----- 正文
第三,从苏联宪政体制下的苏共领导制度来看,苏联共产党始终将民主法制作为指导其执政活动的重要思想。就苏联的宪政体制而言,苏维埃是苏联的国家权力机关,苏维埃制度是苏联民主政治的基础,其中,最高苏维埃是国家最高的权力机关,拥有最高立法权以及制定涉及国家政治、经济、文化、外交、军事等重大制度与决策的权力。在苏维埃与执政党的关系方面,列宁在俄共(布)第十次代表大会上表示:“不能不把苏维埃的‘上层’和党的‘上层’融为一体”,但党的决议不能代替苏维埃。事实上,俄共(布)八大《关于组织问题》决议已经就这一点作出过强调和阐明,认为党的职能不能同苏维埃职能发生混淆,并指出:“党应通过苏维埃机关在苏维埃宪法范围内来贯彻自己的决定。党努力领导苏维埃的工作,但不是代替苏维埃。”斯大林主持制定的1936年宪法则对苏联共产党作为先锋队和领导核心的地位作出确定,这表明苏共与苏维埃之间既不是替代关系也不是隶属关系,而是依照宪法确立的领导关系,苏联共产党作为无产阶级先锋队与执政党,领导苏联最高权力机关管理国家、进行社会主义建设。正是由于苏联共产党在国家事务中特殊的地位与作用,党的领导制度的建设显得尤为重要,在宪法确立的苏共领导核心的原则性规定之下,苏共党章作为党内“根本大法”将民主集中制确立为党的根本指导原则,并以此为总纲构建其他具体原则和制度,如实行集体领导与个人负责制结合,发扬和扩大党内民主等等。可以说,苏共领导制度是在苏联宪政体制框架内得以确立的,苏共及其党员必须在宪法法律范围内活动,不得超越宪法法律行使权力。
----------
----- 所给条目
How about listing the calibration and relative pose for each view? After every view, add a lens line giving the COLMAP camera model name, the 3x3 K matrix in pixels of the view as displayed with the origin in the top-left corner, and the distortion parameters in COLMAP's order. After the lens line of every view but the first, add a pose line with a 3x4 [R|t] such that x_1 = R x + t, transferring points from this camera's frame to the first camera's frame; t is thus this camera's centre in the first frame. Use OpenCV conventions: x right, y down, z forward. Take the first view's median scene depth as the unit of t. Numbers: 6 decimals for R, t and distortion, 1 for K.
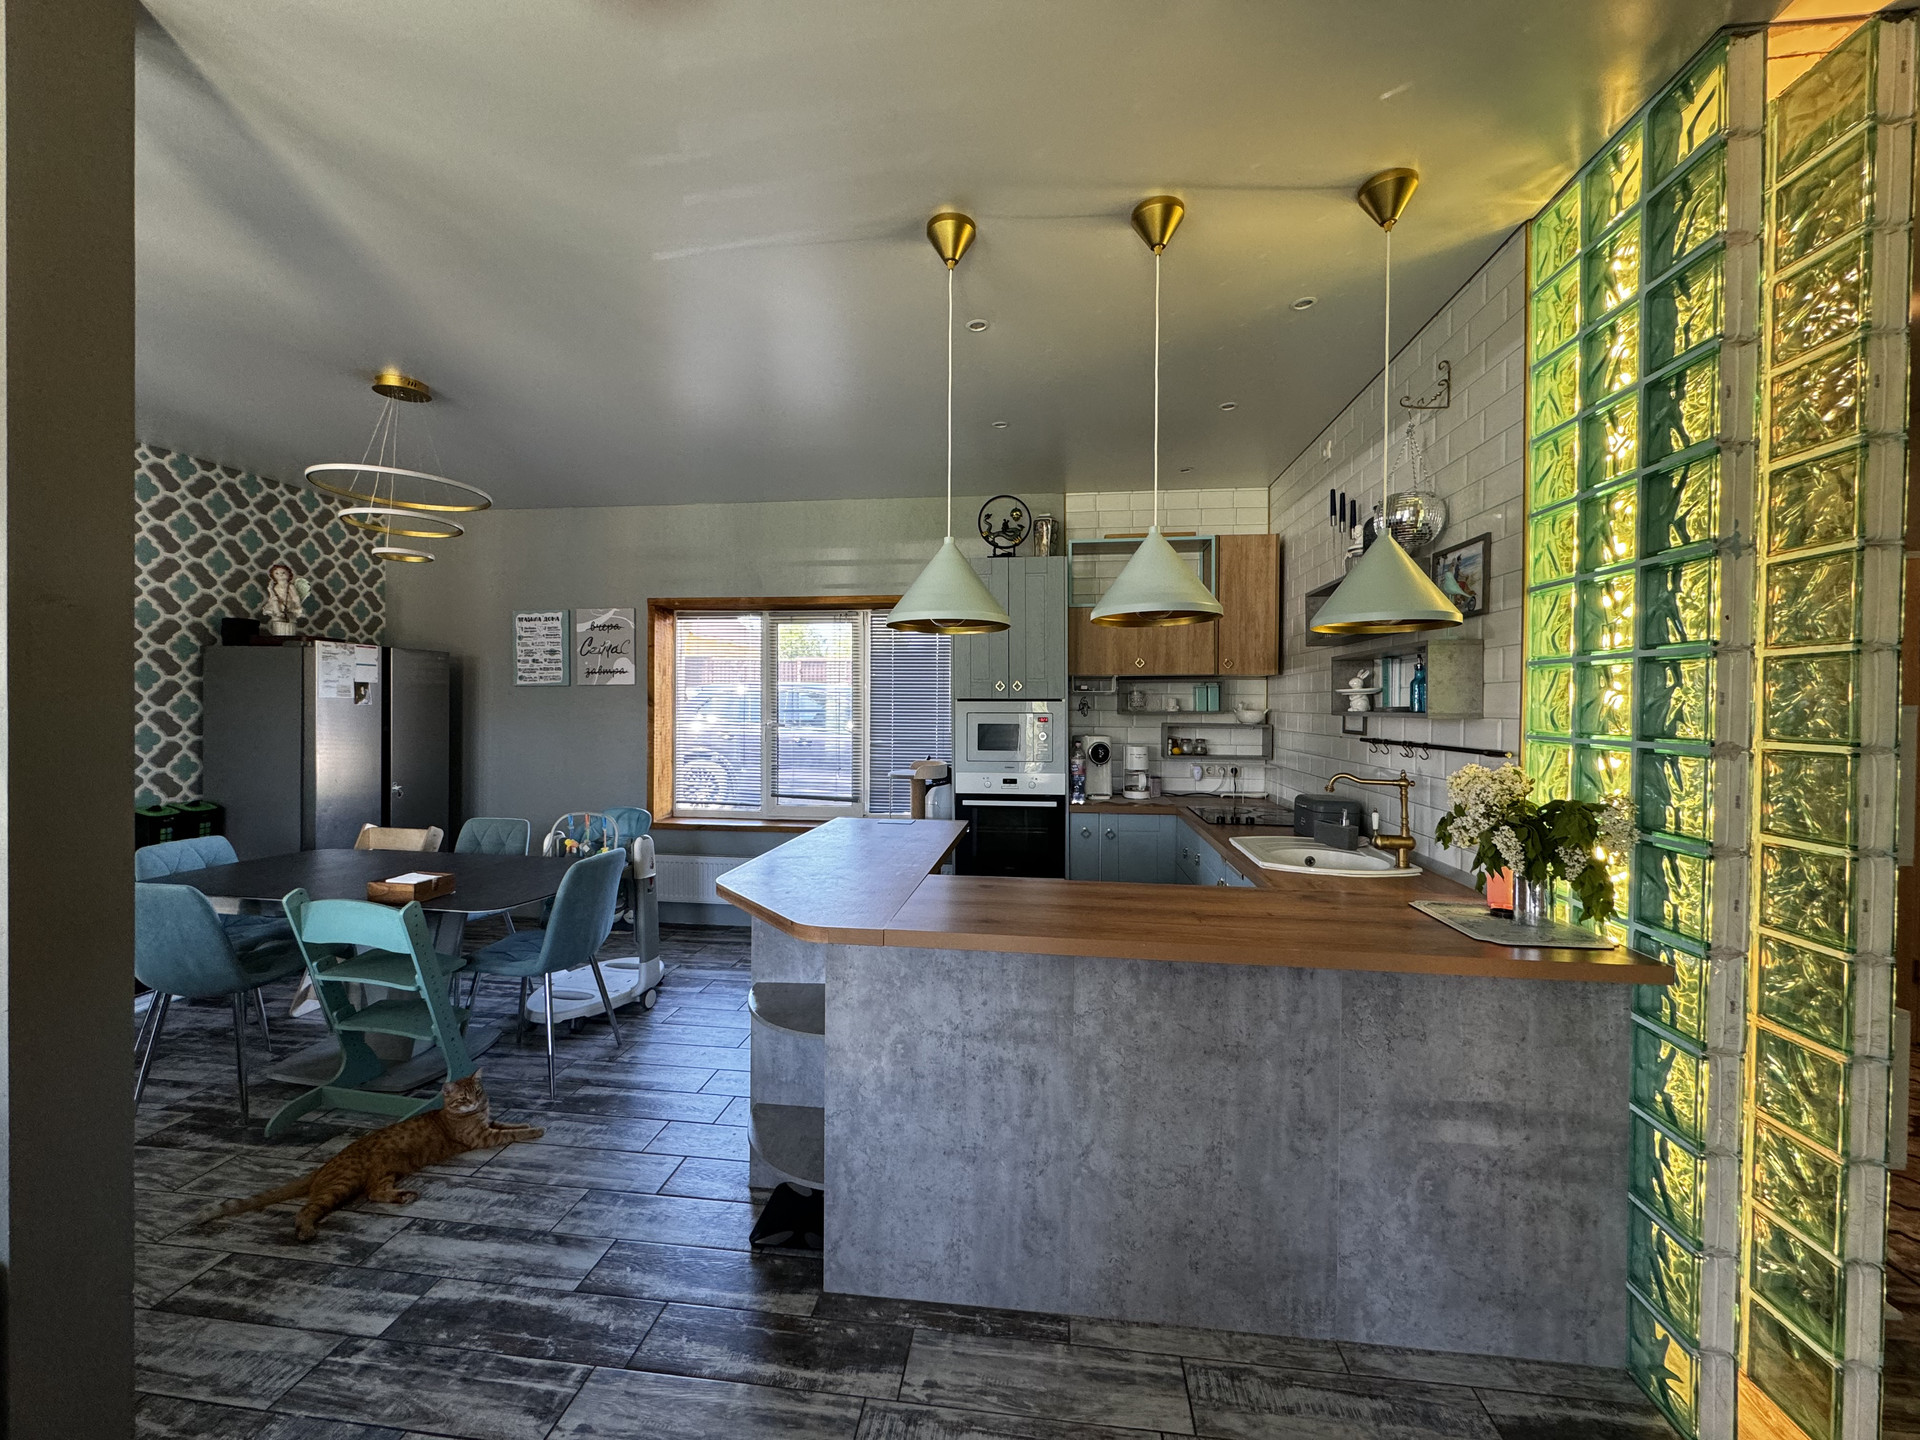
lens RADIAL K [[772.1, 0, 967.0], [0, 772.1, 722.1], [0, 0, 1]] dist [0.002296, -0.000705]
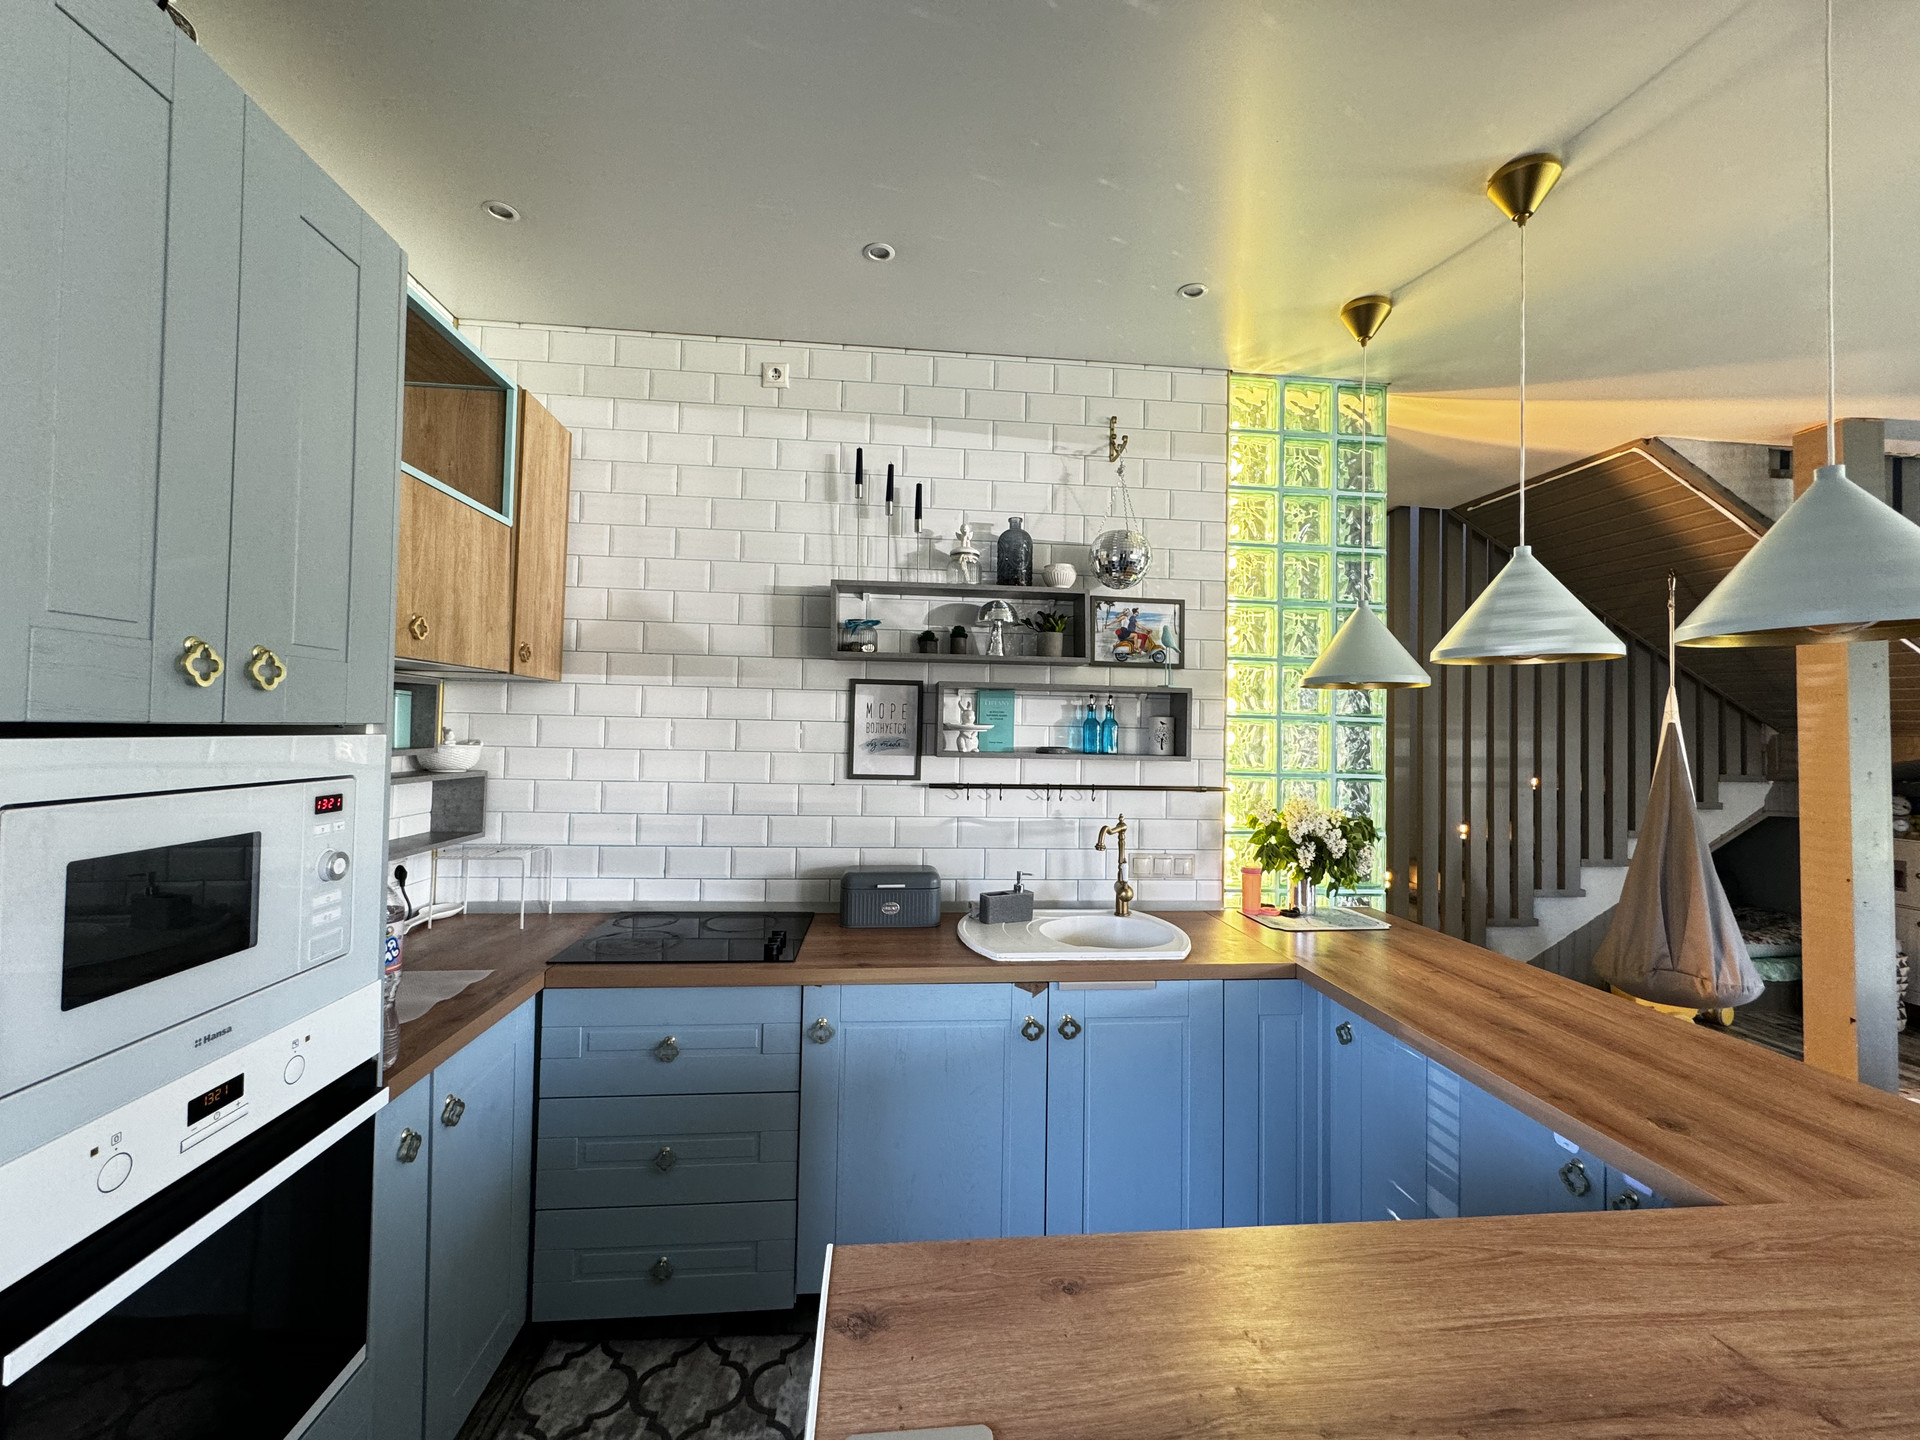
lens RADIAL K [[772.1, 0, 964.5], [0, 772.1, 718.7], [0, 0, 1]] dist [0.002296, -0.000705]
pose [[-0.209045, 0.006478, 0.977885, -0.398441], [0.003971, 0.999975, -0.005775, -0.059933], [-0.977898, 0.002676, -0.209065, 1.577538]]
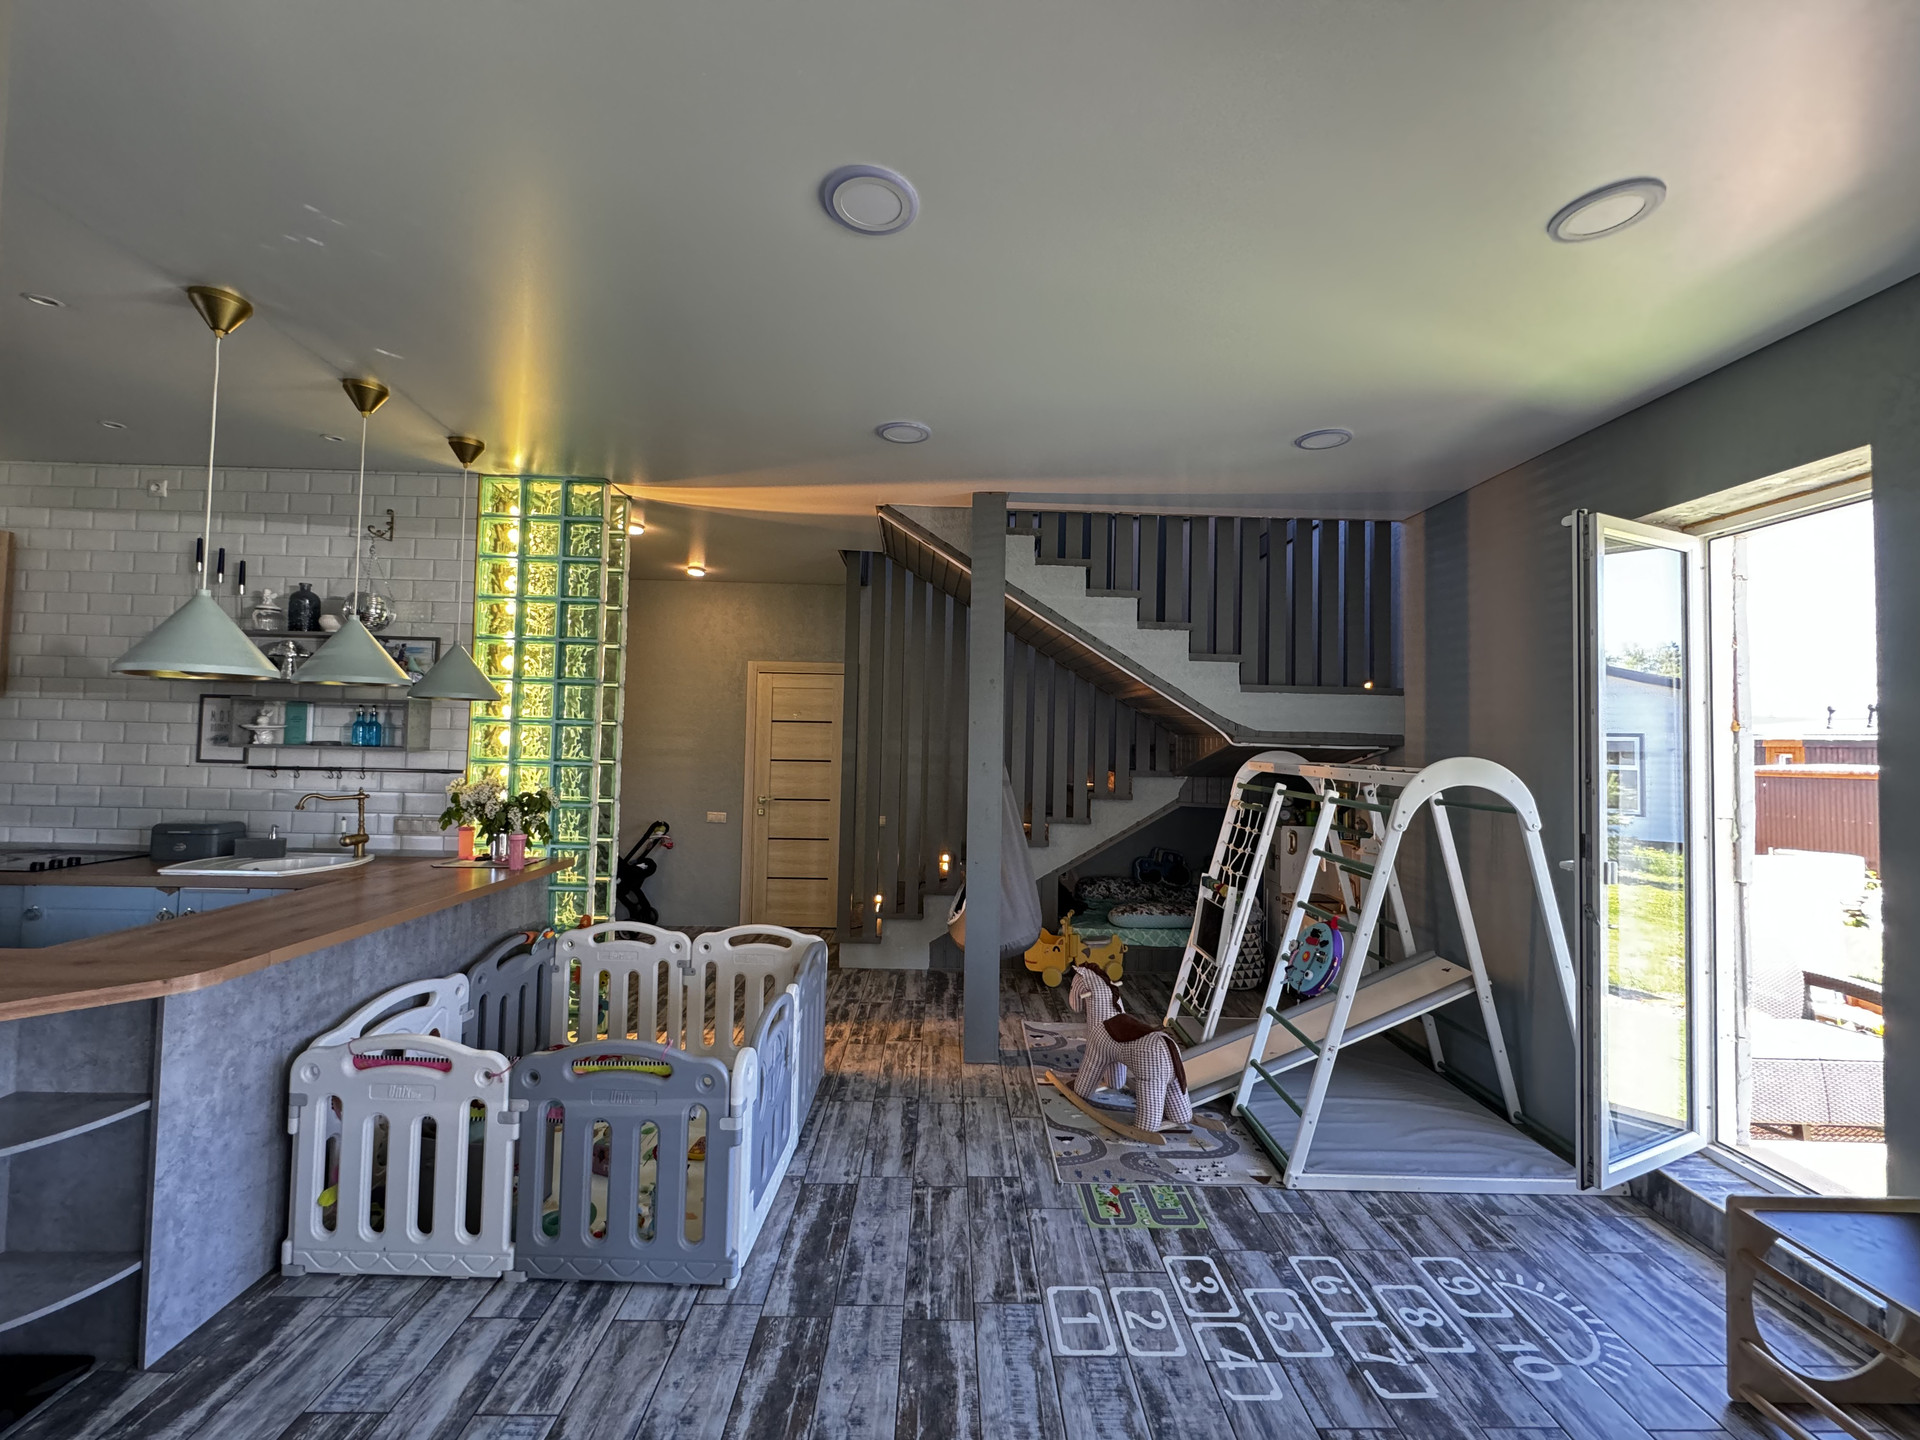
lens RADIAL K [[772.1, 0, 960.5], [0, 772.1, 716.9], [0, 0, 1]] dist [0.002296, -0.000705]
pose [[-0.128401, 0.013739, 0.991627, -1.112294], [0.001764, 0.999906, -0.013625, -0.051118], [-0.991721, 0.000000, -0.128413, 0.104718]]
----------
* **你的任务**
请把关于苏共领导制度的正文中从“第三,从苏联宪政体制下的苏共”起、到“律范围内活动,不得超越宪法法律行使权力。”为止(含该处)的部分重新写出,并将其中的“民主集中制”替换为“民主集中原则”。

* **本题输出**
第三,从苏联宪政体制下的苏共领导制度来看,苏联共产党始终将民主法制作为指导其执政活动的重要思想。就苏联的宪政体制而言,苏维埃是苏联的国家权力机关,苏维埃制度是苏联民主政治的基础,其中,最高苏维埃是国家最高的权力机关,拥有最高立法权以及制定涉及国家政治、经济、文化、外交、军事等重大制度与决策的权力。在苏维埃与执政党的关系方面,列宁在俄共(布)第十次代表大会上表示:“不能不把苏维埃的‘上层’和党的‘上层’融为一体”,但党的决议不能代替苏维埃。事实上,俄共(布)八大《关于组织问题》决议已经就这一点作出过强调和阐明,认为党的职能不能同苏维埃职能发生混淆,并指出:“党应通过苏维埃机关在苏维埃宪法范围内来贯彻自己的决定。党努力领导苏维埃的工作,但不是代替苏维埃。”斯大林主持制定的1936年宪法则对苏联共产党作为先锋队和领导核心的地位作出确定,这表明苏共与苏维埃之间既不是替代关系也不是隶属关系,而是依照宪法确立的领导关系,苏联共产党作为无产阶级先锋队与执政党,领导苏联最高权力机关管理国家、进行社会主义建设。正是由于苏联共产党在国家事务中特殊的地位与作用,党的领导制度的建设显得尤为重要,在宪法确立的苏共领导核心的原则性规定之下,苏共党章作为党内“根本大法”将民主集中原则确立为党的根本指导原则,并以此为总纲构建其他具体原则和制度,如实行集体领导与个人负责制结合,发扬和扩大党内民主等等。可以说,苏共领导制度是在苏联宪政体制框架内得以确立的,苏共及其党员必须在宪法法律范围内活动,不得超越宪法法律行使权力。